A: Both could be called. But you have to have this option of letting in. When there are interrupters in the neighborhood, they pick up on information. You may not even need to call, because they hear from other people in the school that this one kid was expelled and they’re worried about how angry he is. That’s enough to try to check him out. Ask, “How are you doing?” “None of your business.” “What’s going on?” “None of your business; I don’t want to talk to you.” “Well, I’m here.” And we hang around a little bit, pay attention, maybe bring in someone else who has a better relationship with him, but it becomes a contact that we have some responsibility for. We do this all the time: make contact with people who have HIV or syphilis or TB. We’re talking to people who don’t necessarily want to talk with us, but it’s our job to make sure that nothing goes bad for the health and safety of the neighborhood. Whether the event is a mass shooting or a neighborhood shooting, or an event of plague or leprosy or bird flu or Ebola, when you have these workers, things get better instead of getting worse.

Q: Despite the success of Cure Violence, it still has critics. Why?

A: This is a relatively new theory. It has to go through a generational change until people see it properly. People didn’t want to believe that cholera was transmitted by water; they thought it was in the air. People thought that people with leprosy or plague were bad people; there was not an understanding of invisible micro-organisms.

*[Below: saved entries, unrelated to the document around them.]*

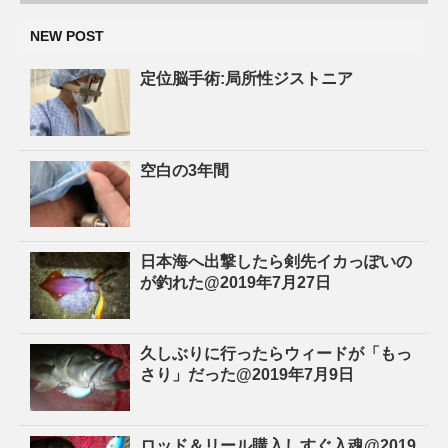
NEW POST
定位脳手術:局所性ジストニア
空白の3年間
日本海へ出撃したら剣先イカっぽいの
が釣れた@2019年7月27日
久しぶりに行ったらウィードが「もっ
さり」だった@2019年7月9日
ロッド＆リール購入しすぐ入魂@2019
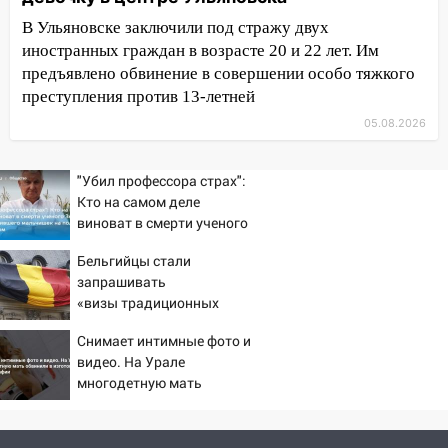
уничтожено четыре беспилотника в
В Ульяновске заключили под стражу двух
регионе
иностранных граждан в возрасте 20 и 22 лет. Им
предъявлено обвинение в совершении особо тяжкого
10:00
В Ульяновске дотла сгорел
преступления против 13-летней
легковой автомобиль
05.08.2026
09:39
В Ульяновске будут судить десять
наркодилеров, снабжавших две области
"Убил профессора страх":
09:25
Вынесли приговор дебоширам,
Кто на самом деле
избившим мужчину в трамвае
виноват в смерти ученого
Зезина, остановившего
08:27
Ульяновская полиция получила
Бельгийцы стали
мальчишек на поле с
один из шести уникальных автомобилей
запрашивать
горохом
в России
«визы традиционных
ценностей» в посольстве
07:02
Жара отступит: какой будет
Снимает интимные фото и
РФ
погода в Ульяновске днем 5 августа
видео. На Урале
многодетную мать
06:10
Двое мигрантов изнасиловали 13-
обвинили в изготовлении
летнюю девочку в центре Ульяновска
порнографии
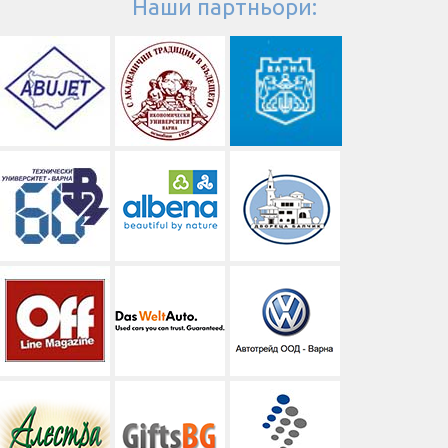
Наши партньори:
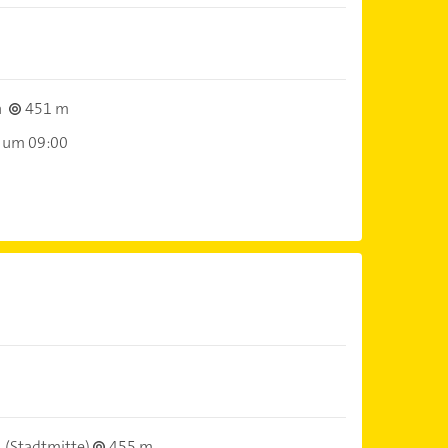
n
451 m
 um 09:00
(Stadtmitte)
455 m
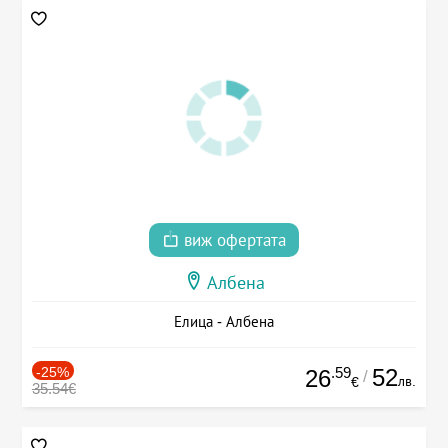
виж офертата
Албена
Елица - Албена
-25%
.59
52
26
/
лв.
€
35.54€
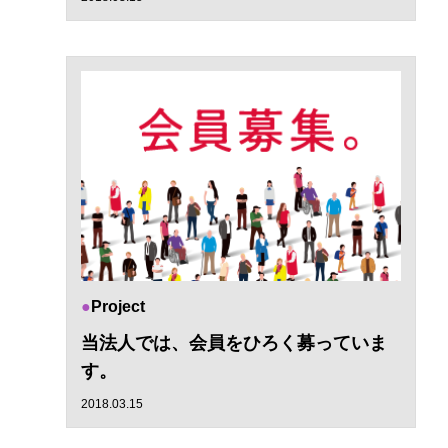
Project
当法人では、会員をひろく募っていま
す。
2018.03.15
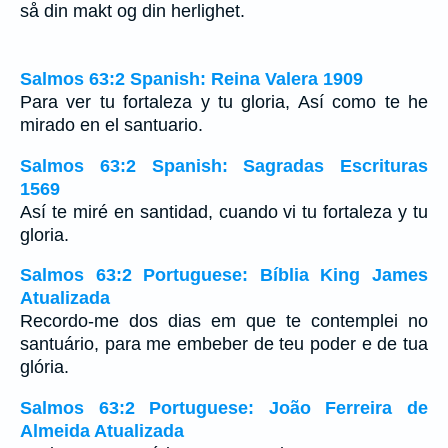
så din makt og din herlighet.
Salmos 63:2 Spanish: Reina Valera 1909
Para ver tu fortaleza y tu gloria, Así como te he
mirado en el santuario.
Salmos 63:2 Spanish: Sagradas Escrituras
1569
Así te miré en santidad, cuando vi tu fortaleza y tu
gloria.
Salmos 63:2 Portuguese: Bíblia King James
Atualizada
Recordo-me dos dias em que te contemplei no
santuário, para me embeber de teu poder e de tua
glória.
Salmos 63:2 Portuguese: João Ferreira de
Almeida Atualizada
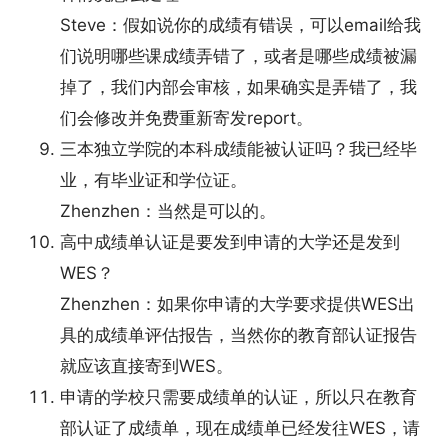
Steve：假如说你的成绩有错误，可以email给我
们说明哪些课成绩弄错了，或者是哪些成绩被漏
掉了，我们内部会审核，如果确实是弄错了，我
们会修改并免费重新寄发report。
三本独立学院的本科成绩能被认证吗？我已经毕
业，有毕业证和学位证。
Zhenzhen：当然是可以的。
高中成绩单认证是要发到申请的大学还是发到
WES？
Zhenzhen：如果你申请的大学要求提供WES出
具的成绩单评估报告，当然你的教育部认证报告
就应该直接寄到WES。
申请的学校只需要成绩单的认证，所以只在教育
部认证了成绩单，现在成绩单已经发往WES，请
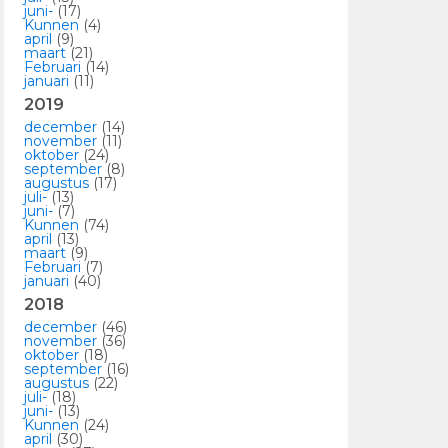
juni-
(17)
Kunnen
(4)
april
(9)
maart
(21)
Februari
(14)
januari
(11)
2019
december
(14)
november
(11)
oktober
(24)
september
(8)
augustus
(17)
juli-
(13)
juni-
(7)
Kunnen
(74)
april
(13)
maart
(9)
Februari
(7)
januari
(40)
2018
december
(46)
november
(36)
oktober
(18)
september
(16)
augustus
(22)
juli-
(18)
juni-
(13)
Kunnen
(24)
april
(30)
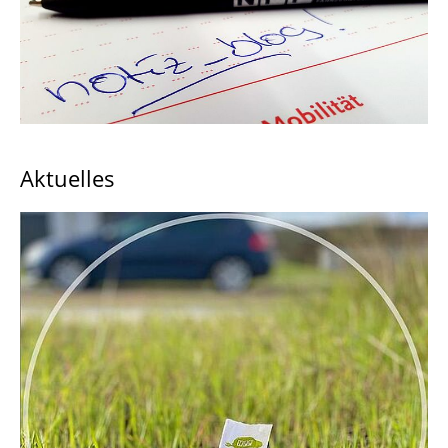
Newsletter
Dreh- und Fotogenehmigungen
NFF-Ausstellungen
↩ Zurück zur Startseite
Aktuelles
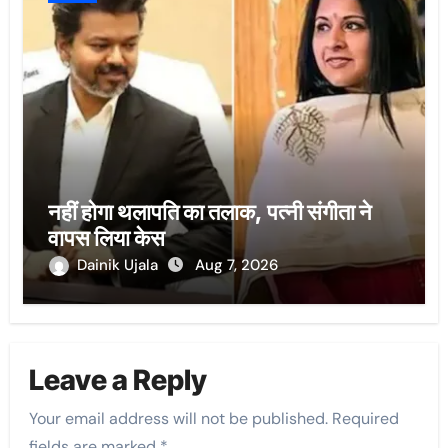
नहीं होगा थलापति का तलाक, पत्नी संगीता ने
वापस लिया केस
Dainik Ujala
Aug 7, 2026
Leave a Reply
Your email address will not be published.
Required
fields are marked
*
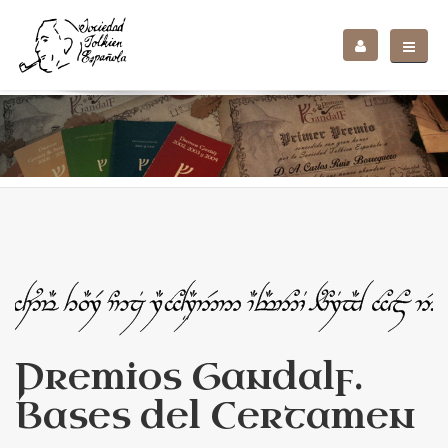
Premios Gandalf.
Bases del Certamen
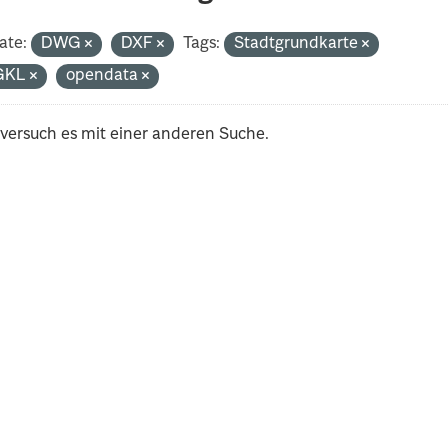
ate:
DWG
DXF
Tags:
Stadtgrundkarte
GKL
opendata
 versuch es mit einer anderen Suche.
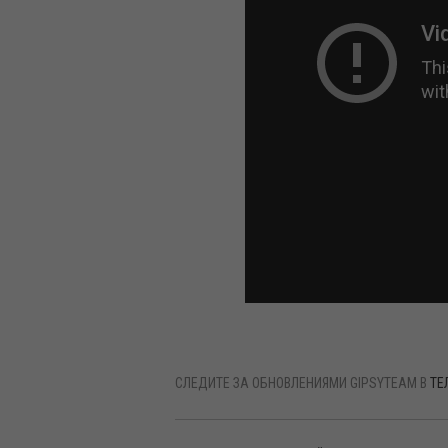
СЛЕДИТЕ ЗА ОБНОВЛЕНИЯМИ GIPSYTEAM В
ТЕ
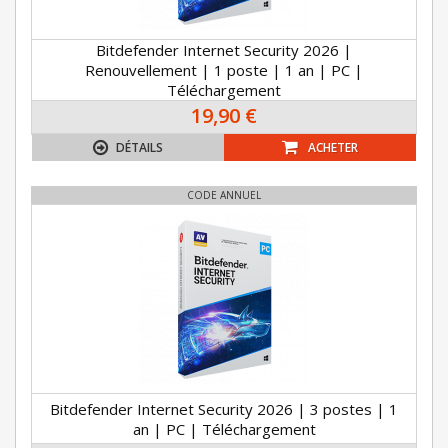
Bitdefender Internet Security 2026 |
Renouvellement | 1 poste | 1 an | PC |
Téléchargement
19,90 €
DÉTAILS
ACHETER
CODE ANNUEL
Bitdefender Internet Security 2026 | 3 postes | 1
an | PC | Téléchargement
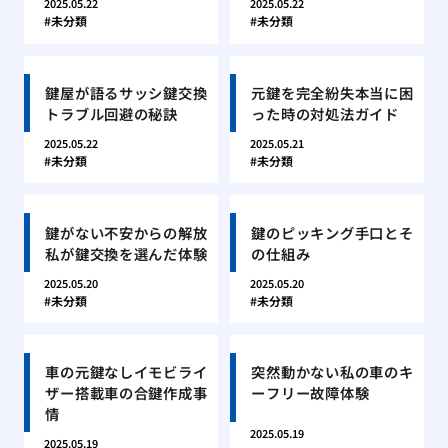
2025.05.22
2025.05.22
未分類
未分類
鍵屋が語るサッシ鍵交換
元鍵を完全紛失本当に困
トラブル回避の秘訣
った時の対処法ガイド
2025.05.22
2025.05.21
未分類
未分類
鍵がない不安からの解放
鍵のピッキング手口とそ
私が鍵交換を選んだ体験
の仕組み
2025.05.20
2025.05.20
未分類
未分類
車の元鍵なしイモビライ
突然動かない私の車のキ
ザー搭載車の合鍵作成事
ーフリー故障体験
情
2025.05.19
2025.05.19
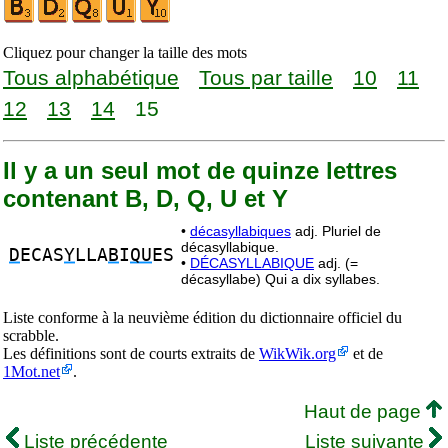
Cliquez pour changer la taille des mots
Tous alphabétique
Tous par taille
10
11
12
13
14
15
Il y a un seul mot de quinze lettres
contenant B, D, Q, U et Y
•
décasyllabiques
adj. Pluriel de
décasyllabique.
D
ECAS
Y
LLA
B
I
QU
ES
•
DÉCASYLLABIQUE
adj. (=
décasyllabe) Qui a dix syllabes.
Liste conforme à la neuvième édition du dictionnaire officiel du
scrabble.
Les définitions sont de courts extraits de
WikWik.org
et de
1Mot.net
.
Haut de page
Liste précédente
Liste suivante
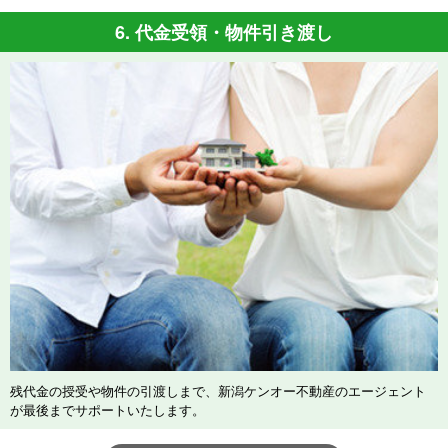
6. 代金受領・物件引き渡し
残代金の授受や物件の引渡しまで、新潟ケンオー不動産のエージェント
が最後までサポートいたします。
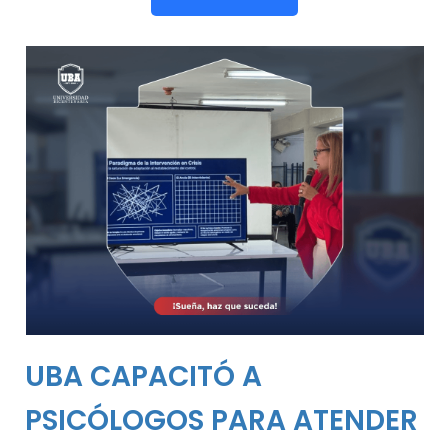
UBA CAPACITÓ A
PSICÓLOGOS PARA ATENDER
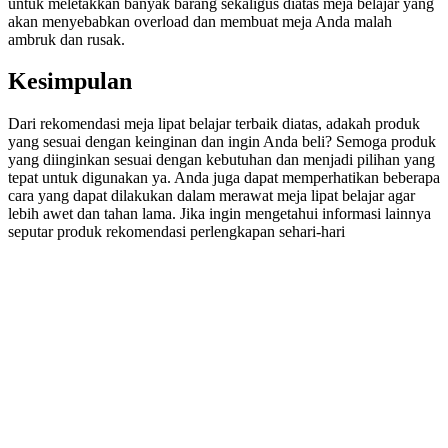
untuk meletakkan banyak barang sekaligus diatas meja belajar yang
akan menyebabkan overload dan membuat meja Anda malah
ambruk dan rusak.
Kesimpulan
Dari rekomendasi meja lipat belajar terbaik diatas, adakah produk
yang sesuai dengan keinginan dan ingin Anda beli? Semoga produk
yang diinginkan sesuai dengan kebutuhan dan menjadi pilihan yang
tepat untuk digunakan ya. Anda juga dapat memperhatikan beberapa
cara yang dapat dilakukan dalam merawat meja lipat belajar agar
lebih awet dan tahan lama. Jika ingin mengetahui informasi lainnya
seputar produk rekomendasi perlengkapan sehari-hari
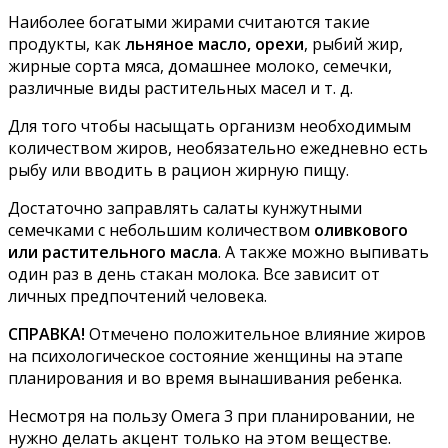
Наиболее богатыми жирами считаются такие
продукты, как
льняное масло, орехи
, рыбий жир,
жирные сорта мяса, домашнее молоко, семечки,
различные виды растительных масел и т. д.
Для того чтобы насыщать организм необходимым
количеством жиров, необязательно ежедневно есть
рыбу или вводить в рацион жирную пищу.
Достаточно заправлять салаты кунжутными
семечками с небольшим количеством
оливкового
или растительного масла
. А также можно выпивать
один раз в день стакан молока. Все зависит от
личных предпочтений человека.
СПРАВКА!
Отмечено положительное влияние жиров
на психологическое состояние женщины на этапе
планирования и во время вынашивания ребенка.
Несмотря на пользу Омега 3 при планировании, не
нужно делать акцент только на этом веществе.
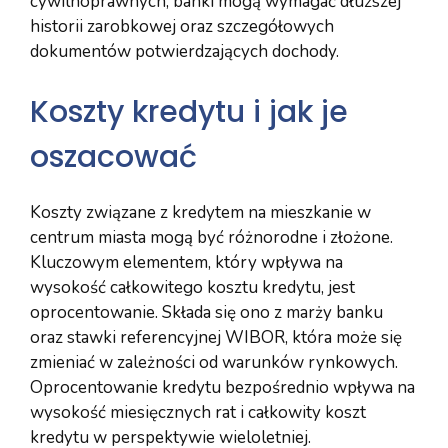
cywilnoprawnych, banki mogą wymagać dłuższej
historii zarobkowej oraz szczegółowych
dokumentów potwierdzających dochody.
Koszty kredytu i jak je
oszacować
Koszty związane z kredytem na mieszkanie w
centrum miasta mogą być różnorodne i złożone.
Kluczowym elementem, który wpływa na
wysokość całkowitego kosztu kredytu, jest
oprocentowanie. Składa się ono z marży banku
oraz stawki referencyjnej WIBOR, która może się
zmieniać w zależności od warunków rynkowych.
Oprocentowanie kredytu bezpośrednio wpływa na
wysokość miesięcznych rat i całkowity koszt
kredytu w perspektywie wieloletniej.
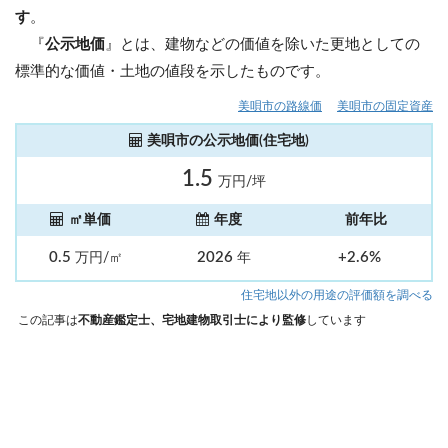
す
。
『
公示地価
』とは、建物などの価値を除いた更地としての
標準的な価値・土地の値段を示したものです。
美唄市の路線価
美唄市の固定資産
美唄市の公示地価(住宅地)
1.5
万円/坪
㎡単価
年度
前年比
0.5
2026
+2.6%
万円/㎡
年
住宅地以外の用途の評価額を調べる
この記事は
不動産鑑定士、宅地建物取引士により監修
しています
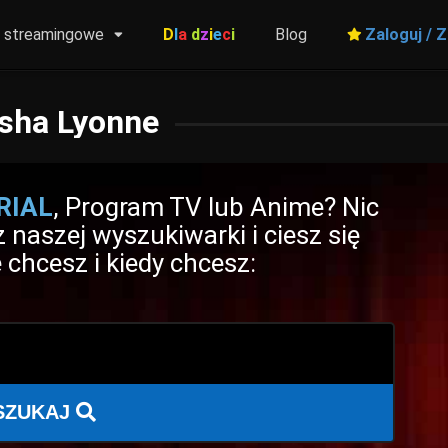
y streamingowe
D
l
a
d
z
i
e
c
i
Blog
Zaloguj / Z
sha Lyonne
RIAL
, Program TV lub Anime? Nic
 naszej wyszukiwarki i ciesz się
 chcesz i kiedy chcesz:
SZUKAJ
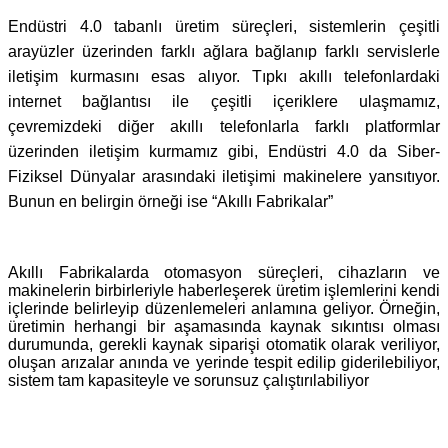
Endüstri 4.0 tabanlı üretim süreçleri, sistemlerin çeşitli
arayüzler üzerinden farklı ağlara bağlanıp farklı servislerle
iletişim kurmasını esas alıyor. Tıpkı akıllı telefonlardaki
internet bağlantısı ile çeşitli içeriklere ulaşmamız,
çevremizdeki diğer akıllı telefonlarla farklı platformlar
üzerinden iletişim kurmamız gibi, Endüstri 4.0 da Siber-
Fiziksel Dünyalar arasındaki iletişimi makinelere yansıtıyor.
Bunun en belirgin örneği ise “Akıllı Fabrikalar”
Akıllı Fabrikalarda otomasyon süreçleri, cihazların ve
makinelerin birbirleriyle haberleşerek üretim işlemlerini kendi
içlerinde belirleyip düzenlemeleri anlamına geliyor. Örneğin,
üretimin herhangi bir aşamasında kaynak sıkıntısı olması
durumunda, gerekli kaynak siparişi otomatik olarak veriliyor,
oluşan arızalar anında ve yerinde tespit edilip giderilebiliyor,
sistem tam kapasiteyle ve sorunsuz çalıştırılabiliyor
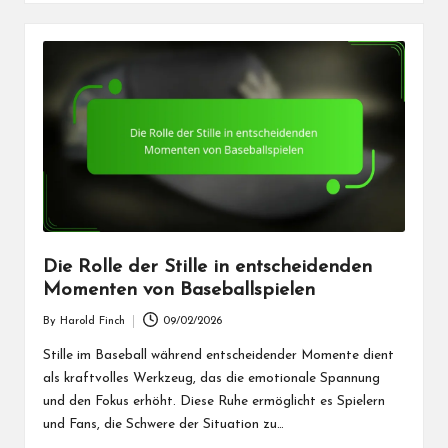
Die Rolle der Stille in entscheidenden
Momenten von Baseballspielen
By
Harold Finch
09/02/2026
Posted
by
Stille im Baseball während entscheidender Momente dient
als kraftvolles Werkzeug, das die emotionale Spannung
und den Fokus erhöht. Diese Ruhe ermöglicht es Spielern
und Fans, die Schwere der Situation zu…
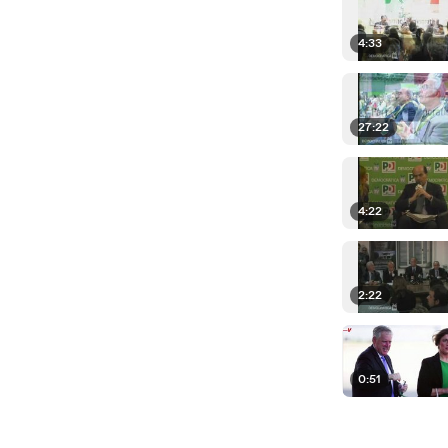
4:33
27:22
4:22
2:22
0:51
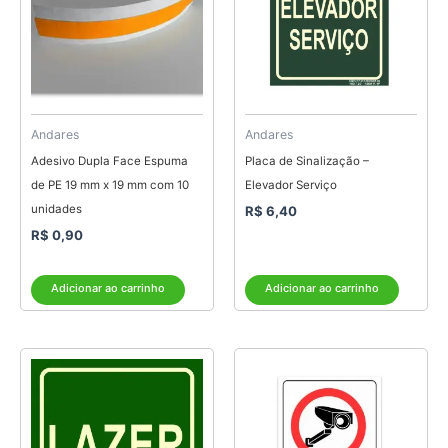
Andares
Andares
Adesivo Dupla Face Espuma
Placa de Sinalização –
de PE 19 mm x 19 mm com 10
Elevador Serviço
unidades
R$
6,40
R$
0,90
Adicionar ao carrinho
Adicionar ao carrinho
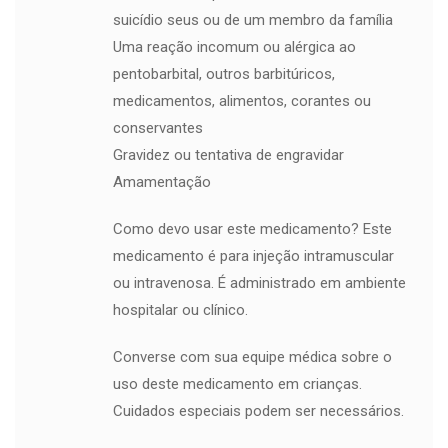
suicídio seus ou de um membro da família
Uma reação incomum ou alérgica ao
pentobarbital, outros barbitúricos,
medicamentos, alimentos, corantes ou
conservantes
Gravidez ou tentativa de engravidar
Amamentação
Como devo usar este medicamento? Este
medicamento é para injeção intramuscular
ou intravenosa. É administrado em ambiente
hospitalar ou clínico.
Converse com sua equipe médica sobre o
uso deste medicamento em crianças.
Cuidados especiais podem ser necessários.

At the same time, we now have USAID, the World Bank, Inter-American Development Bank, UBS Optimus Foundation, the Robert Wood Johnson Foundation, and many city councils and mayors supporting it. There’s a push toward actually getting rid of the problem rather than living with it.   

Q: What can Rotarians do to promote the Cure Violence program?

A: They should talk to city leaders and philanthropic organizations and the business community, and they should bring in or help build Cure Violence where it’s needed. The Cure Violence method works very fast. Once it gets put into motion, once all the workers are hired and trained, the drop in violence usually happens within a couple of months, and it’s usually very dramatic. It might take a while for the government to decide to do it, but once everybody gets on the street and the right people are hired and trained, the change is very, very fast.